**Material supplied**
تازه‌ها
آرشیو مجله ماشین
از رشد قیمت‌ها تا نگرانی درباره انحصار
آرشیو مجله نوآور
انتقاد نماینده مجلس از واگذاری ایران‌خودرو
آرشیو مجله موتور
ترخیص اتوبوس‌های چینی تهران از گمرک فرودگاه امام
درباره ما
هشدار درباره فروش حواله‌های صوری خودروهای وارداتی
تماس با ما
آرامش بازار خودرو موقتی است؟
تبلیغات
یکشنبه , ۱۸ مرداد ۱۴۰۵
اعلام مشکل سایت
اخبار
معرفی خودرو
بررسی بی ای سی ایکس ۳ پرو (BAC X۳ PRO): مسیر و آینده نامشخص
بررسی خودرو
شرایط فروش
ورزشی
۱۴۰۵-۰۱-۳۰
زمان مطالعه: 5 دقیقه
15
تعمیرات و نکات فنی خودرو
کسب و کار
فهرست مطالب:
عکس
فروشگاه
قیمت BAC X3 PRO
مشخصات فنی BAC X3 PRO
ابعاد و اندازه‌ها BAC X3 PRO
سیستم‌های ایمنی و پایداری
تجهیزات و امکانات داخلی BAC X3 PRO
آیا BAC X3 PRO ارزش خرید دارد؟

**Assignment**
Copy every line of the records above word for word, keeping the same order.

**Answer for this exercise**
تازه‌ها
آرشیو مجله ماشین
از رشد قیمت‌ها تا نگرانی درباره انحصار
آرشیو مجله نوآور
انتقاد نماینده مجلس از واگذاری ایران‌خودرو
آرشیو مجله موتور
ترخیص اتوبوس‌های چینی تهران از گمرک فرودگاه امام
درباره ما
هشدار درباره فروش حواله‌های صوری خودروهای وارداتی
تماس با ما
آرامش بازار خودرو موقتی است؟
تبلیغات
یکشنبه , ۱۸ مرداد ۱۴۰۵
اعلام مشکل سایت
اخبار
معرفی خودرو
بررسی بی ای سی ایکس ۳ پرو (BAC X۳ PRO): مسیر و آینده نامشخص
بررسی خودرو
شرایط فروش
ورزشی
۱۴۰۵-۰۱-۳۰
زمان مطالعه: 5 دقیقه
15
تعمیرات و نکات فنی خودرو
کسب و کار
فهرست مطالب:
عکس
فروشگاه
قیمت BAC X3 PRO
مشخصات فنی BAC X3 PRO
ابعاد و اندازه‌ها BAC X3 PRO
سیستم‌های ایمنی و پایداری
تجهیزات و امکانات داخلی BAC X3 PRO
آیا BAC X3 PRO ارزش خرید دارد؟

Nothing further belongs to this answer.